Frases Famosas

"Existe mais filosofia em uma garrafa de vinho que em todos os livros." Louis Pasteur

terça-feira, 22 de novembro de 2016

O passado é a chave do futuro para o vinho

Por Joaquin Hidalgo

No vinho está tudo inventado… Salvo inovações tecnológicas que acontecem em laboratórios avançados, o resto das técnicas já foi engarrafado em algum lugar no mundo. Para demostrar o engenho humano na hora de produzir melhor um vinho, temos como exemplo o vinho de Jerez ou Porto.

Sem dúvida, algo aconteceu no campo das taças para que, visando o futuro, o passado tenha sido revisado em busca de inspiração. Entre 1990 e a década atual, a globalização e o comércio internacional fizeram com que a diversidade que reinava no mundo do vinho ficasse opaca após certos estilos dominantes: cepas francesas colocaram-se em regiões insuspeitadas da Grécia, México e Catalunha; o barril culminou no elemento chave para elaborar grandes tintos e, principalmente, o conceito de vinho-alimento-cotidiano virou vinho-produto-de-luxo, que eclipsou muitas técnicas de elaboração utilizadas no passado. E se essa foi a má noticia para os amantes do vinho, a boa nova é que a aldeia global, ao menos em matéria de bebidas, também difundiu outras técnicas, que agora voltam à luz longe de suas terras originais e aportam novo vigor a outras zonas vitivinícolas.


Hoje, mergulhando no naufrágio da “parkerização” e dos vinhos gordos, emergem velhas técnicas para redescobrir o vinho diverso e complexo. Há muitos exemplos, desde a volta dos tonéis à exploração de técnicas antigas com a elaboração em ânforas, o cimento armado sem pintura e até a copigmentação ganharam novo terreno. E os vinhos atuais, pelo menos em certos nichos, hoje são vanguarda e ganham amplitude de oferta. Por isso, para saber do que estão falando os novos produtores, listamos algumas das velhas técnicas recuperadas para o futuro do vinho.

COFERMENTAÇÃO: os vinhedos antigos eram plantados com mais de uma variedade, e até no meio de uma plantação de tintas havia algumas plantas brancas. Até recentemente, isso era considerado um erro. A enologia contemporânea, porém, reivindica a prática, pelo menos realizada no tanque, antes da fermentação. Acontece que, contrariamente ao que se pensa, a mistura melhora a cor e o aroma do vinho. Como a fermentação é um processo de transformação, se são combinadas duas uvas desde o princípio, sua cinética natural e ingovernável permite obter algo muito deferente do corte delas, inclusive um pouco mais que a soma das partes. O motivo é um mistério que se esconde no trabalho das leveduras. Qualquer que seja o caso, uma coisa é certa: a cofermentação é uma técnica antiga que hoje está de volta. Não somente em cortes como Syrah Viognier – típica do Cote Rotie, em Rhone – mas também com a Cabernet Franc e outras tintas como a Cabernet Sauvignon, tanto na Argentina como no Chile e na Califórnia.

Dados fornecidos:
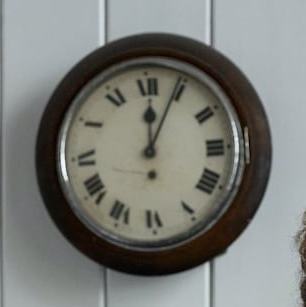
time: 12:04
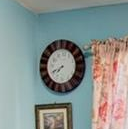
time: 7:40
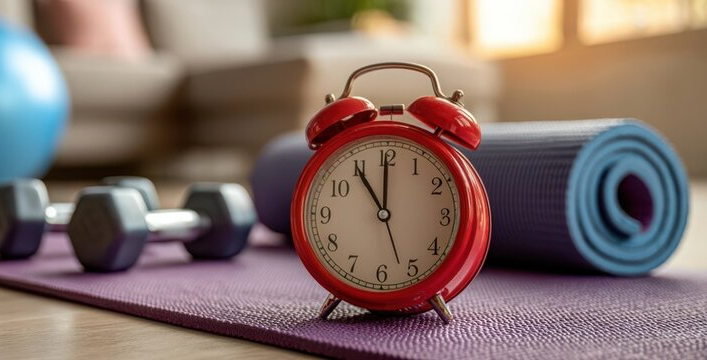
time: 11:00
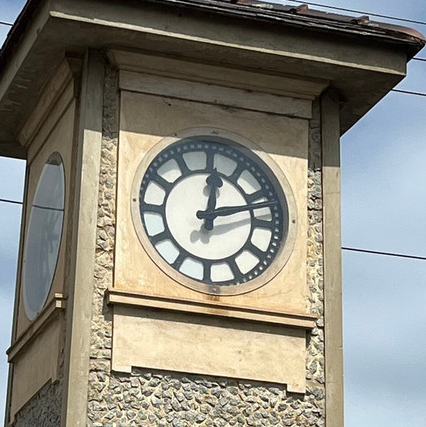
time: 12:12
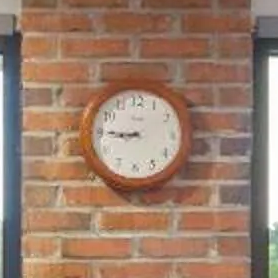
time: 8:45
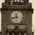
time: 11:42
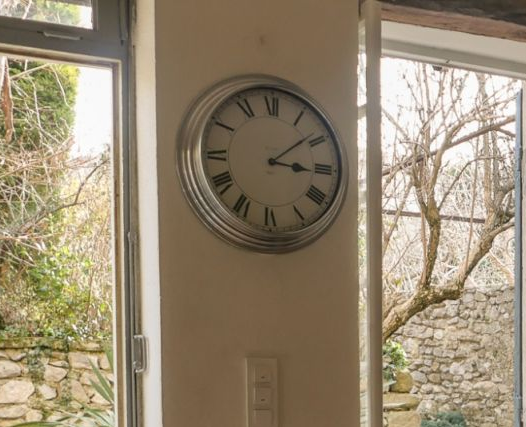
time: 3:08
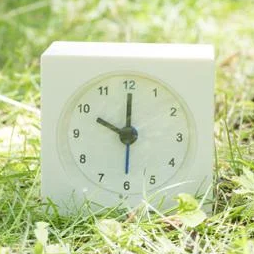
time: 10:00
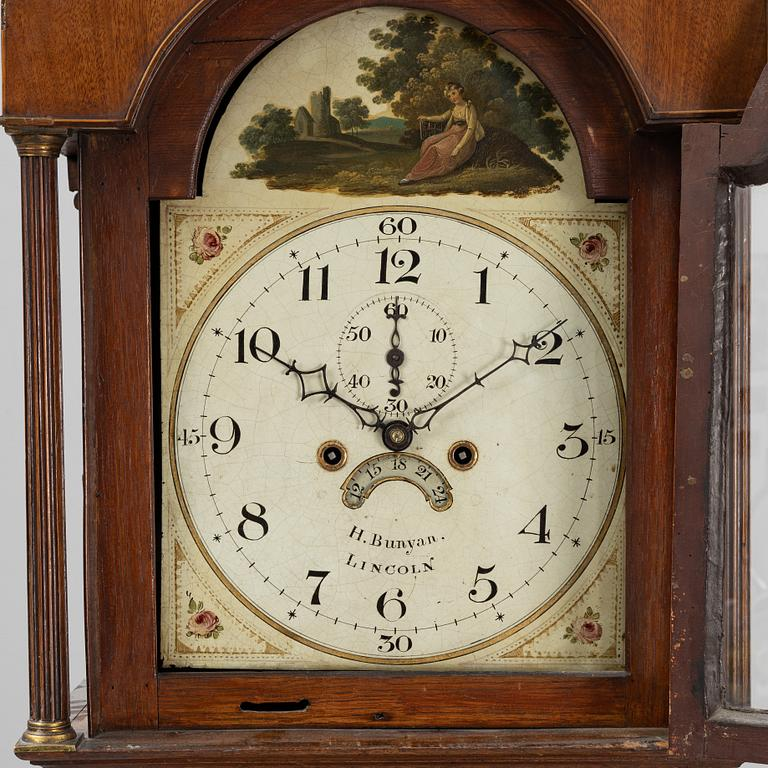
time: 10:00
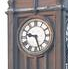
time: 9:27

Tarefas a realizar:
**a)** Segundo o texto sobre vinho, o que a mistura de uvas na cofermentação melhora?
**b)** Reproduza sem alterações todas as entradas com os horários dos relógios, deixando as imagens fora da resposta.

Respostas corretas:
**a)** A mistura melhora a cor e o aroma do vinho.

**b)**
time: 12:04
time: 7:40
time: 11:00
time: 12:12
time: 8:45
time: 11:42
time: 3:08
time: 10:00
time: 10:00
time: 9:27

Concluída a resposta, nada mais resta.